━━━ Extracted records

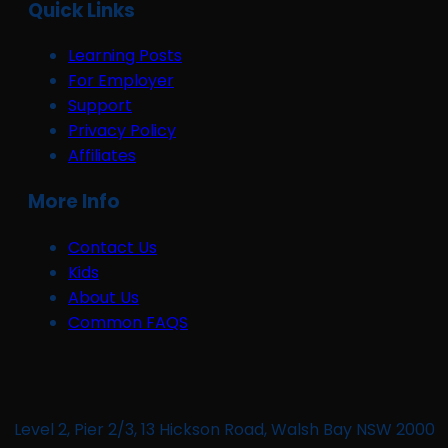
Quick Links
Learning Posts
For Employer
Support
Privacy Policy
Affiliates
More Info
Contact Us
Kids
About Us
Common FAQS
Level 2, Pier 2/3, 13 Hickson Road, Walsh Bay NSW 2000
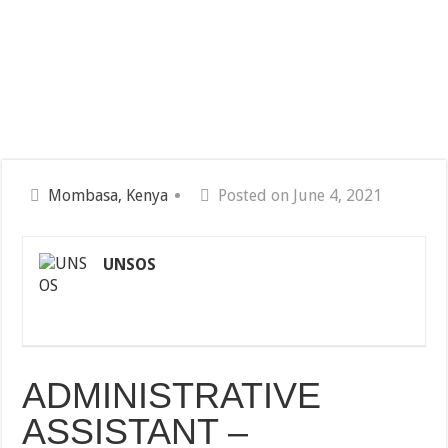
Mombasa, Kenya
Posted on June 4, 2021
UNSOS
ADMINISTRATIVE
ASSISTANT –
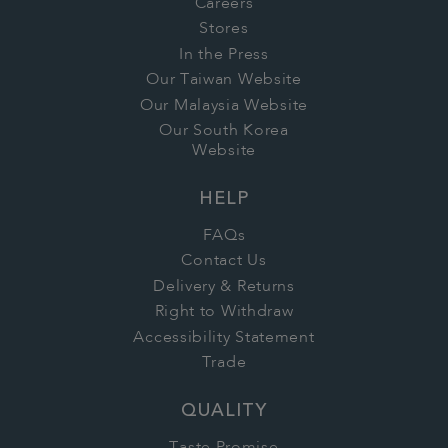
Careers
Stores
In the Press
Our Taiwan Website
Our Malaysia Website
Our South Korea
Website
HELP
FAQs
Contact Us
Delivery & Returns
Right to Withdraw
Accessibility Statement
Trade
QUALITY
Taste Promise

━━━━━━

*Problem to work on*
Copy out all the text read from the data word for word, leaving out the pictures themselves.

*Result*
Quick Links
Learning Posts
For Employer
Support
Privacy Policy
Affiliates
More Info
Contact Us
Kids
About Us
Common FAQS
Level 2, Pier 2/3, 13 Hickson Road, Walsh Bay NSW 2000
Mombasa, Kenya
Posted on June 4, 2021
UNSOS
ADMINISTRATIVE
ASSISTANT –
Careers
Stores
In the Press
Our Taiwan Website
Our Malaysia Website
Our South Korea
Website
HELP
FAQs
Contact Us
Delivery & Returns
Right to Withdraw
Accessibility Statement
Trade
QUALITY
Taste Promise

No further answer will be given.